Stored data:
□ □ □ □ □ □ □

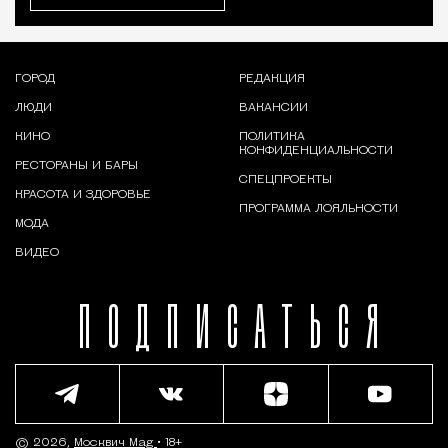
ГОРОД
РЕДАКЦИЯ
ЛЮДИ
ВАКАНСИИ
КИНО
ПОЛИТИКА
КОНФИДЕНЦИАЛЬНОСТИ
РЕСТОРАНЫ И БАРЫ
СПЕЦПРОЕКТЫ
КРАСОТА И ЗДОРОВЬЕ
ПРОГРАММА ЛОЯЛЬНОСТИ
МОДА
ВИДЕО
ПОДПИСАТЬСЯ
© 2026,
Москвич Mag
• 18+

□ □ □ □ □ □ □

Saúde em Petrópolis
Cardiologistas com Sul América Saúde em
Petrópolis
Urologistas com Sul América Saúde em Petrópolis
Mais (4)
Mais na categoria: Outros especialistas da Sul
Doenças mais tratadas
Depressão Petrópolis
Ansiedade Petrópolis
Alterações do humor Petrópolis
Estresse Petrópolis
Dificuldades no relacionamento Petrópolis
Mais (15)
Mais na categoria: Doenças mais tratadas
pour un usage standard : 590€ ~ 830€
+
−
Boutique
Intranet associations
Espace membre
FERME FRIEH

□ □ □ □ □ □ □

Directive: Only one stretch of the entries above is wanted: the lines from the one containing "Ansiedade Petrópolis" through the one containing "FERME FRIEH". Please reproduce it exactly.

Answer to this problem:
Ansiedade Petrópolis
Alterações do humor Petrópolis
Estresse Petrópolis
Dificuldades no relacionamento Petrópolis
Mais (15)
Mais na categoria: Doenças mais tratadas
pour un usage standard : 590€ ~ 830€
+
−
Boutique
Intranet associations
Espace membre
FERME FRIEH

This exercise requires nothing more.